As such, I am of the view that demand having been raised beyond the period of limitation is barred by limitation and on the above ground the Revenue's appeal fails.

Difference of Opinion

(i) Whether the appeal filed by Revenue is to be allowed as held by Member (Technical)

or

(ii) The Revenue appeal is to be rejected on the ground of demand being barred by limitation. As held by Member (Judicial)

Third Member : observed :-

Applying the ratio of the judgment of the Apex Court to the facts of the present case, since in this case the Respondent were availing of SSI exemption and for assessment of duty payable by a unit availing of SSI exemption, the fact as to whether or not the unit is using the brand name/logo of another person is a necessary input for the Assessing Officer to determine as to whether the duty self assessed, as reported in the ER-1 Returns, is correct or not and since in this case the Respondent, while using the logo of SEL, Baroda, had not informed the Department in this regard and since the language of SSI exemption on the point of use of another person's brand name/logo is absolutely clear and unambiguous and on the issue involved in this case, there were no conflicting judgments or circulars, the Respondent's omission to inform the Department about use of logo of M/s. SEL, Baroda on the R-Core transformers being manufactured by them cannot be said to be bona fide, as no evidence has been produced by them to prove their bona fide.
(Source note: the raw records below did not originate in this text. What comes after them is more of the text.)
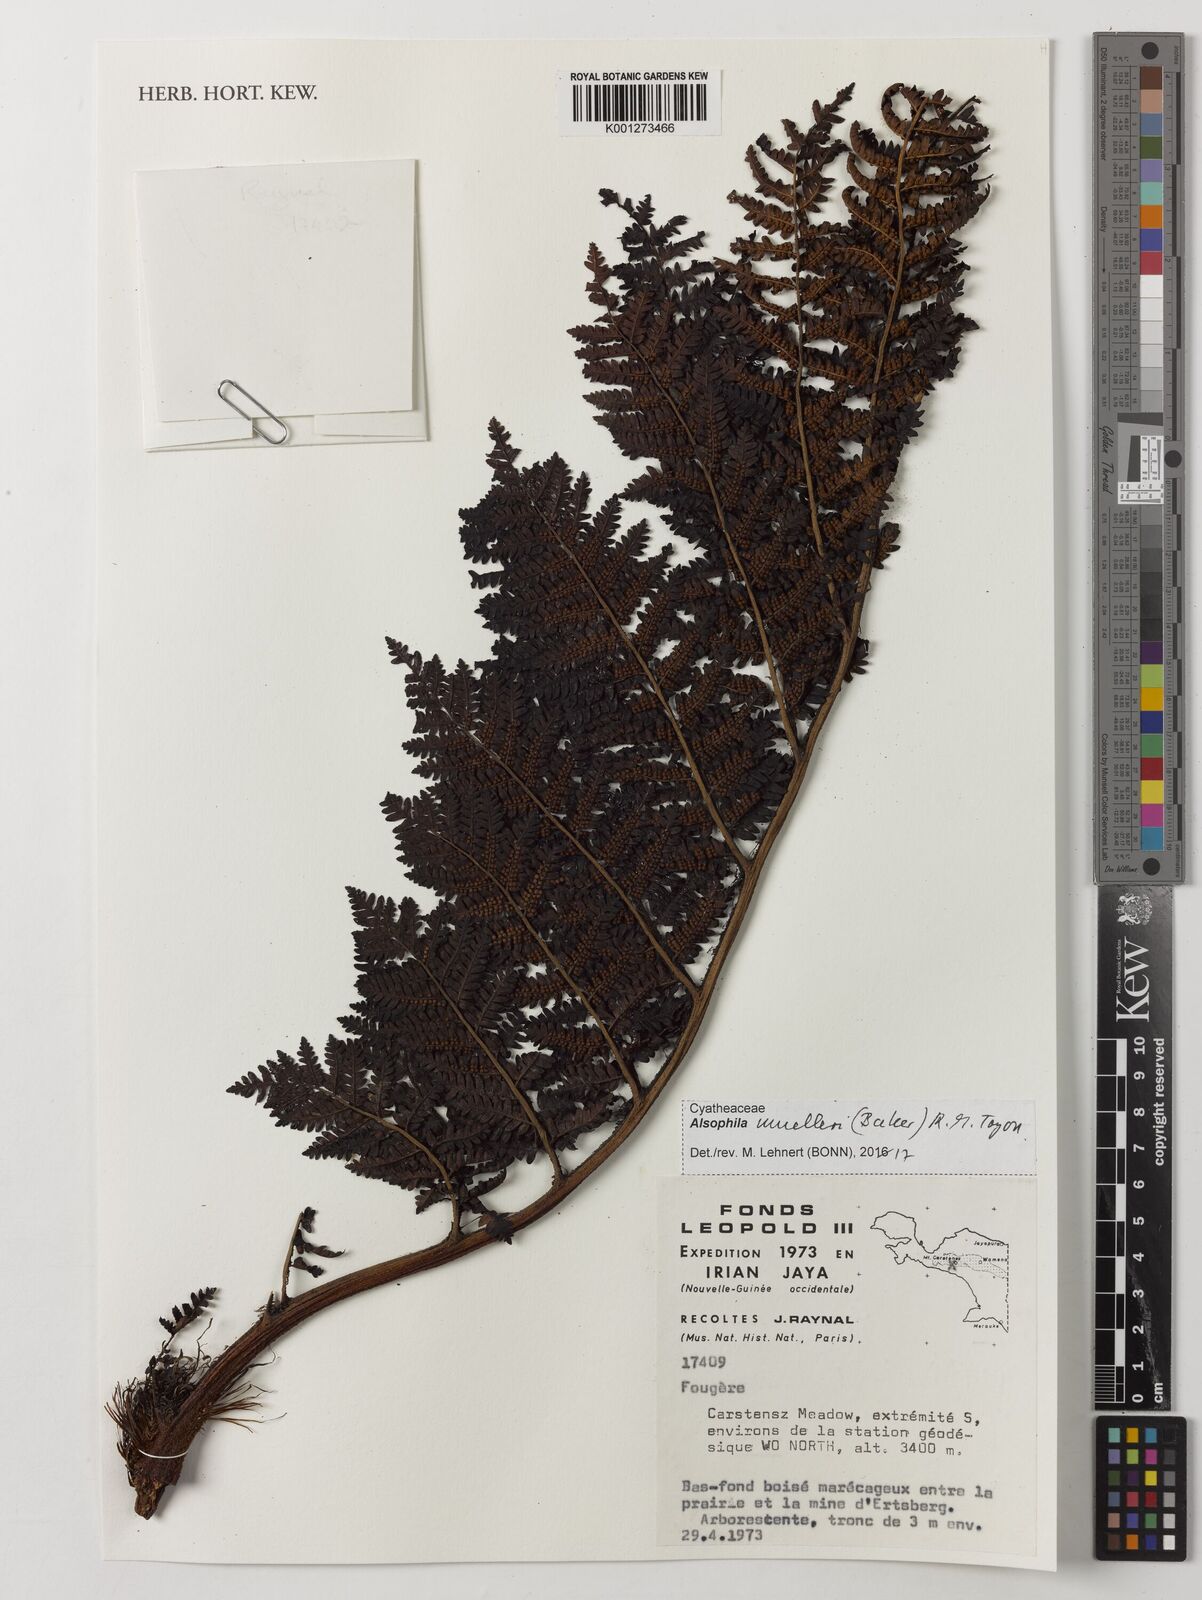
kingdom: Plantae
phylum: Tracheophyta
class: Polypodiopsida
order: Cyatheales
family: Cyatheaceae
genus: Alsophila
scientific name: Alsophila muelleri
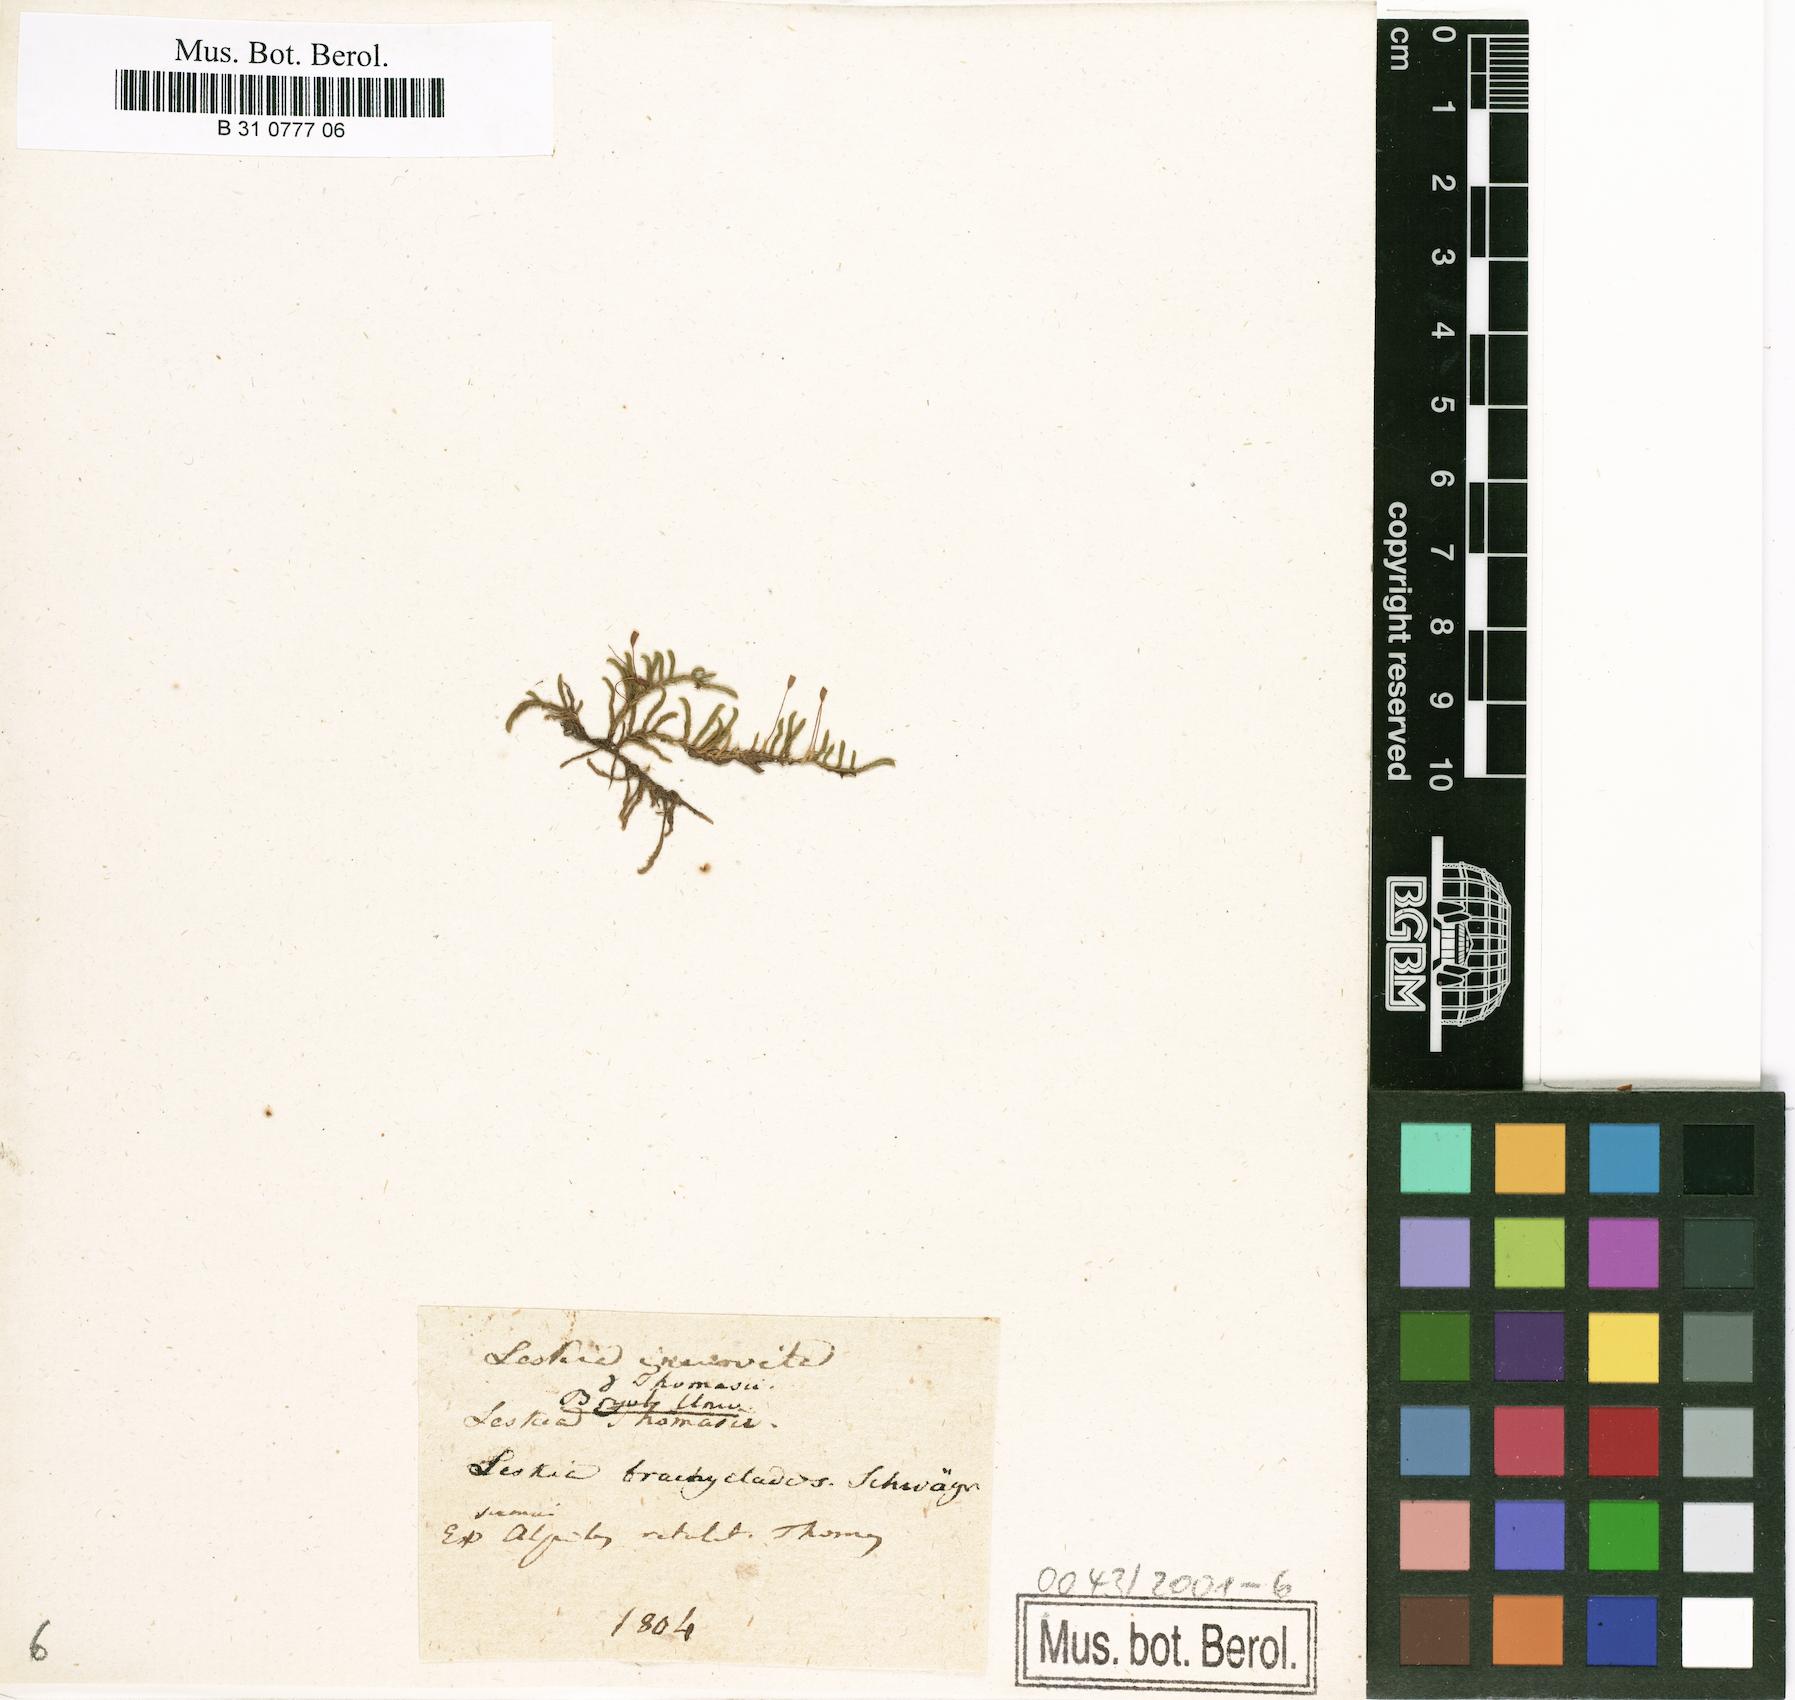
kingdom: Plantae
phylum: Bryophyta
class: Bryopsida
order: Hypnales
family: Pseudoleskeaceae
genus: Lescuraea
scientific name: Lescuraea incurvata
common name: Brown mountain leskea
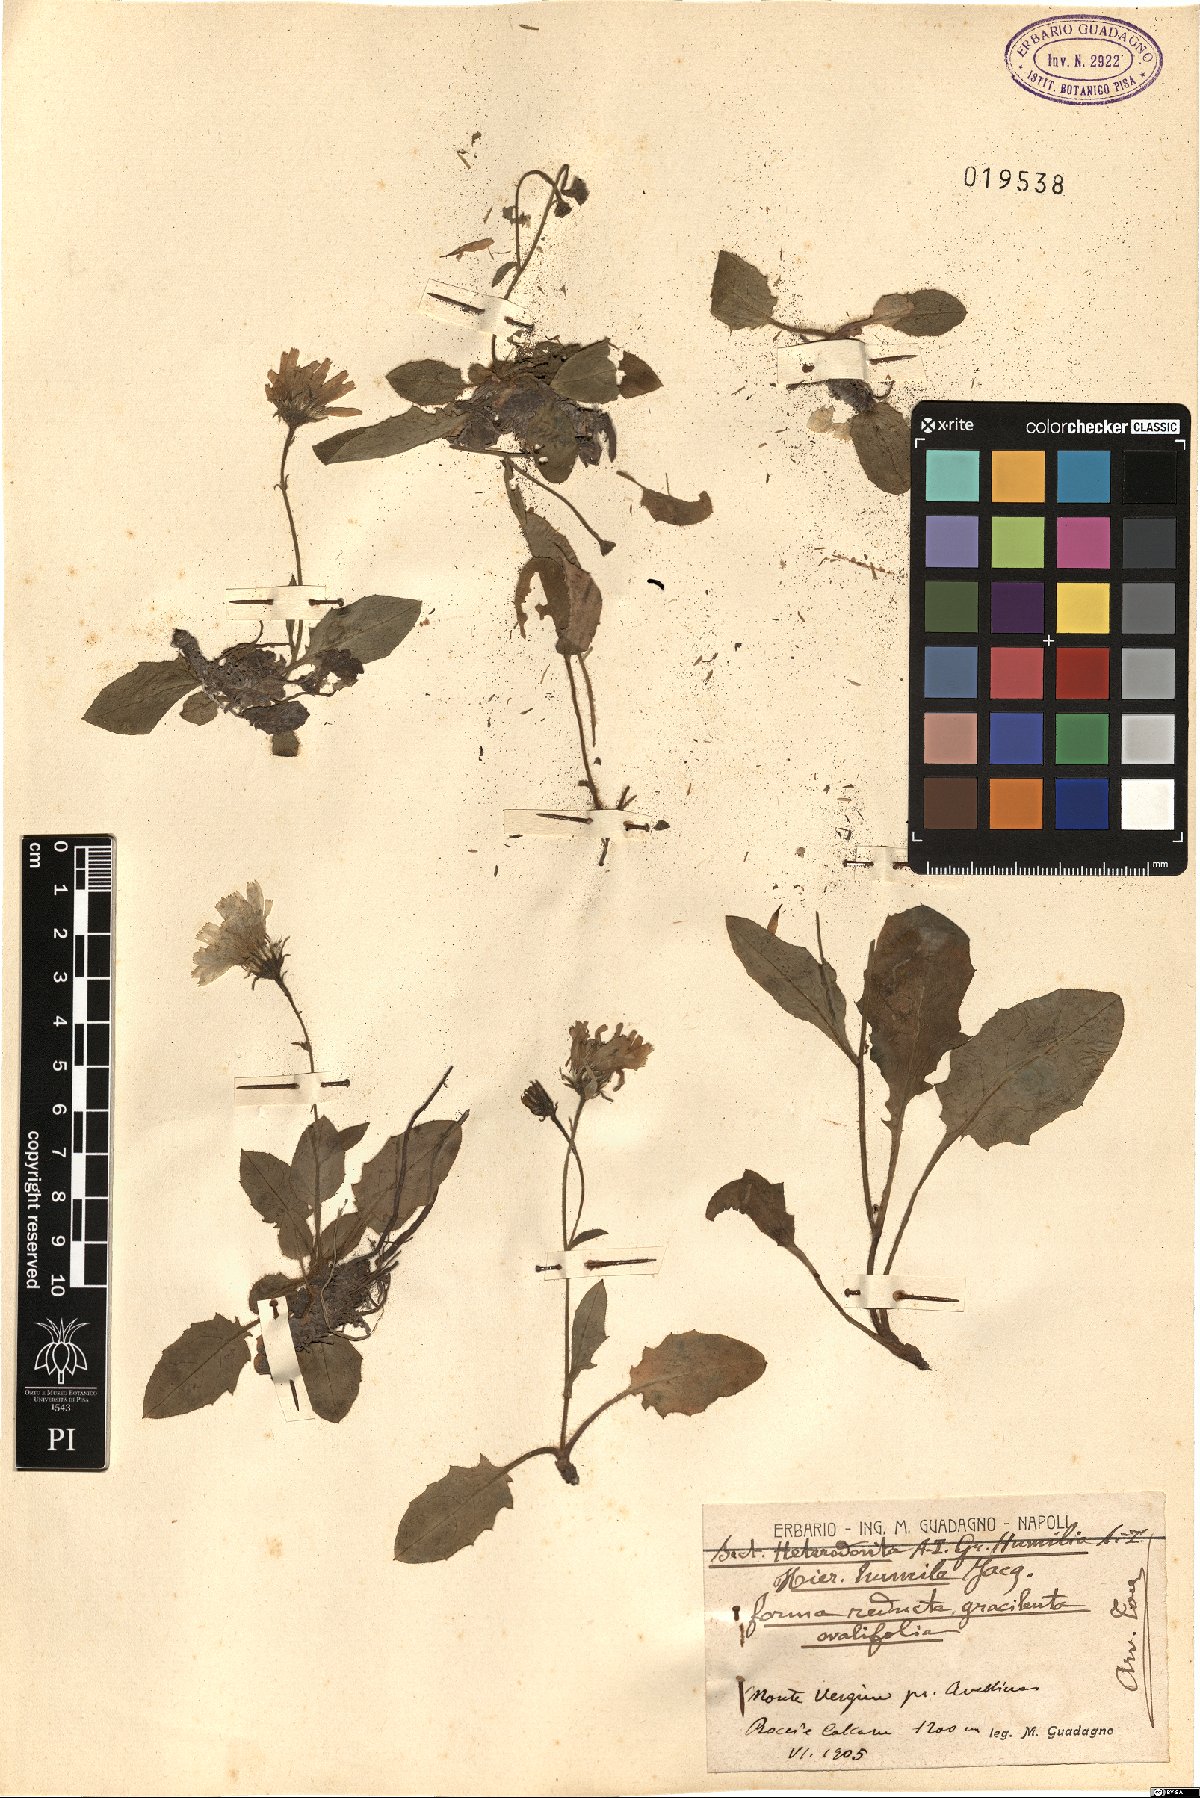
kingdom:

In view of the above discussion, I hold that the R-Core Transformers manufactured by the Respondent and which were being cleared by them by affixing the brand name and logo of their collaborator "SEL, Baroda" were not eligible for SSI exemption and extended limitation period under proviso to Section 11A(1) is applicable to the facts of this case. Accordingly I agree with the judgment recorded by Hon'ble Member (Technical).

FINAL ORDER NO.

In view of the majority order, the impugned order is set aside and Revenue's appeal is allowed.